The strategies compared in this study differ only in the decision algorithm used to determine whether to offer treatment with the RP strategy under the current risk threshold, indicating a very high proportion of patients being initially treated with medications or SLT. The findings imply that medications and SLT are inexpensive, safe and effective treatment options that delay conversion to glaucoma and glaucoma progression, especially for a high-risk cohort such as the sample used in this study. This result is consistent with findings from the OHTS trial in which high-risk OHT patients benefited the most from the treatment.33 However, the message cannot be simply interpreted as ‘treating more people is always cost-effective’ since several factors need to be considered in the implementation of clinical practice: (a) our sample includes a large proportion of patients with high risk profiles; in reality, more low-risk patients would need to be discharged to primary care for regular monitoring without treatment and (b) patient-centred care has been an important aspect of OHT and glaucoma treatment in the UK. Treatment decisions must be tailored based on individual patient needs and take into account factors such as eyedrop tolerance and adverse effects.34 35 Patients with intolerance to eyedrops and no immediate risk of conversion to glaucoma may not be offered treatment.

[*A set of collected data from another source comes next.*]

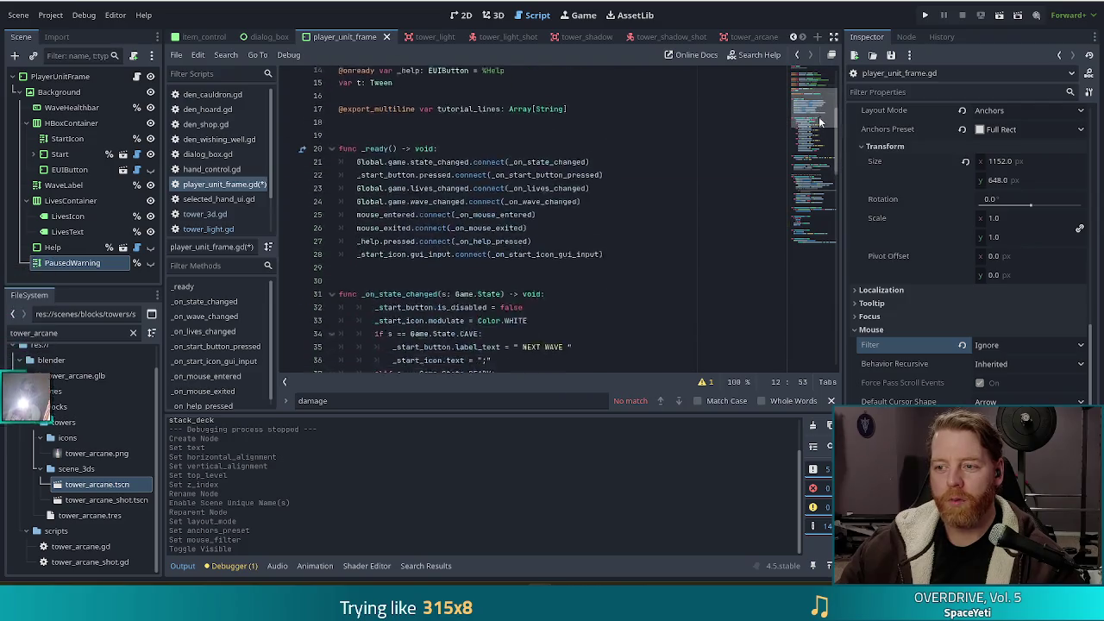
left_click(562, 188)
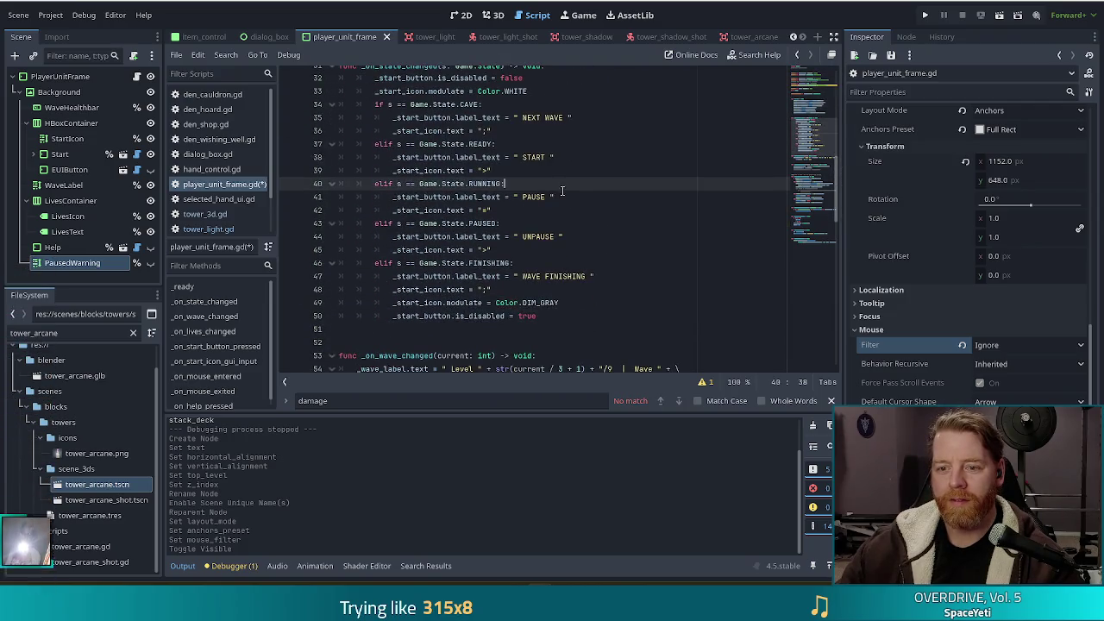
left_click(521, 250)
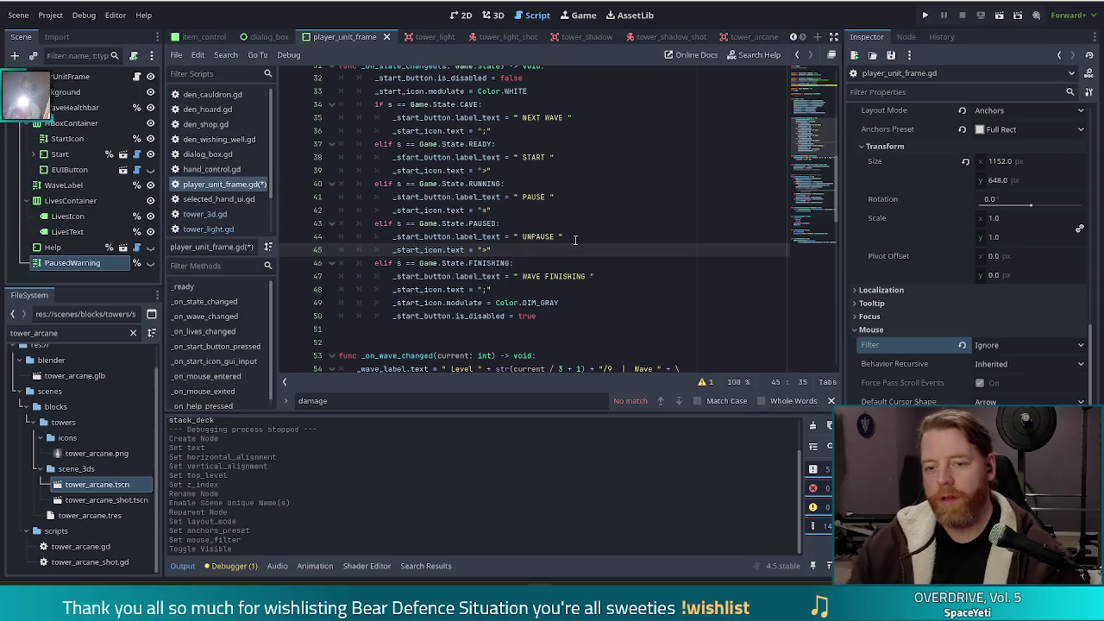
key("Return")
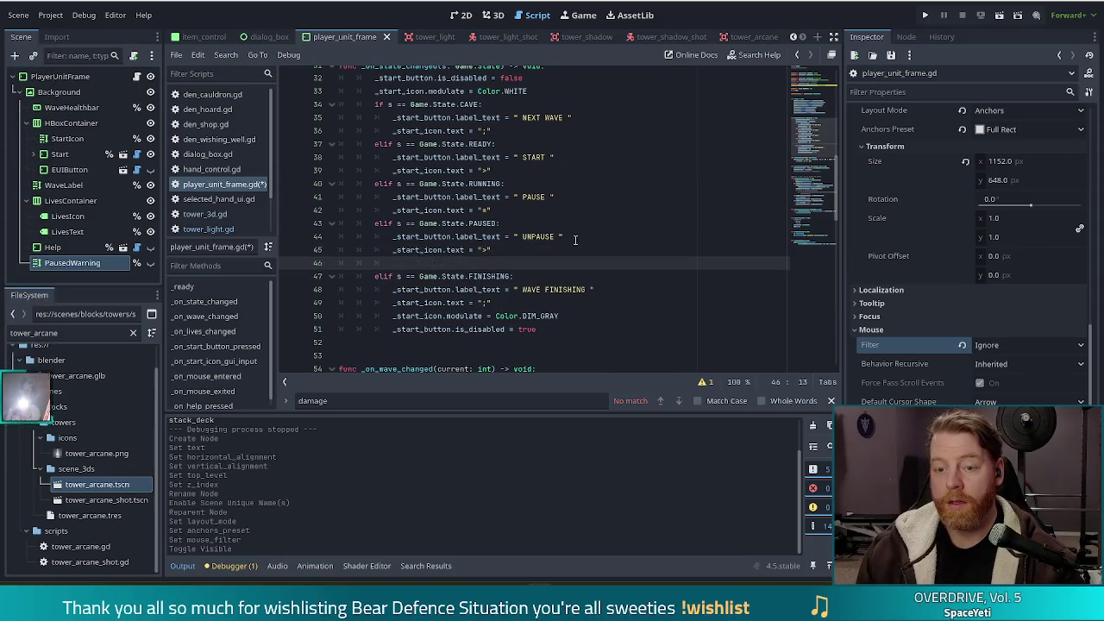
type("_pau")
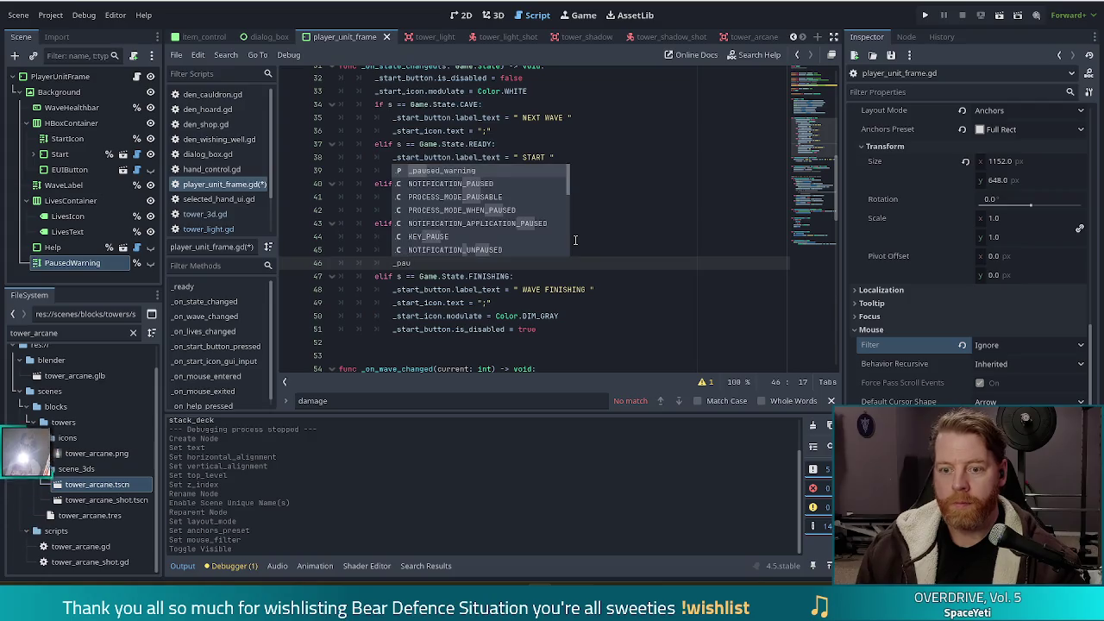
key("Return")
type(".show()")
key("ctrl+s")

This study used a large-scale UK-based dataset extracted from the EMRs to model patient characteristics and adopted a comprehensive modelling approach, which reflects the current advances in disease progression modelling and updated NICE guidelines. This study also has three limitations. First, the RP tool used has limited predictive power with a concordance index (ie, c-index) of 0.69 in a recent validation study using UK OHT patients, while c-index of 1 represents a perfect prediction (information is available from the authors on request). Therefore, the cost-effective results of the RP strategy might be due to the particularly high-risk cohort defined in the model and the specific threshold used that result in almost all patients being treated in the RP strategy. The RP tool seems to fail to discriminate between those who need treatment and those who do not when the risk threshold for treatment is raised, which partly explains the inconsistency between the results of this and Kymes et al (2006)’s study.32 Second, the risk stratification threshold (ie, 6%) used in this study is only based on one study (ie, Kass et al (2010)33 and has not been widely discussed in the literature. However, our sensitivity analysis results show that the risk threshold can be a key factor affecting the cost-effective results. Third, we attached a zero R&D and production cost to the RP tool based on the assumption that these costs would be less important in the long run. However, little is known about the operating costs of using the risk calculator in clinical practice. Studies that investigate the monitoring of chronic conditions using digital technology suggest that operating costs such as integration and training costs may be nonnegligible.36 Our results suggest that further studies are needed to confirm the observed cost-effectiveness analyses of monitoring strategies based on a more advanced RP algorithm, and the economic evaluation should incorporate fixed and running costs of applying the RP tool.

Conclusion

In conclusion, NICE has recommended the development of the RP algorithm for developing glaucoma in its recent guidance. Based on a recently validated RP tool using a UK-based dataset, we investigated the cost-effectiveness of using this tool to guide treatment decision in a secondary care setting compared with the SC. The results show that the RP tool is likely to be cost-effective, although this is subject to limitations regarding the characteristics of the sample used and the discriminatory power of the risk tool. Future research can extend the analysis to incorporate improved tools and different populations.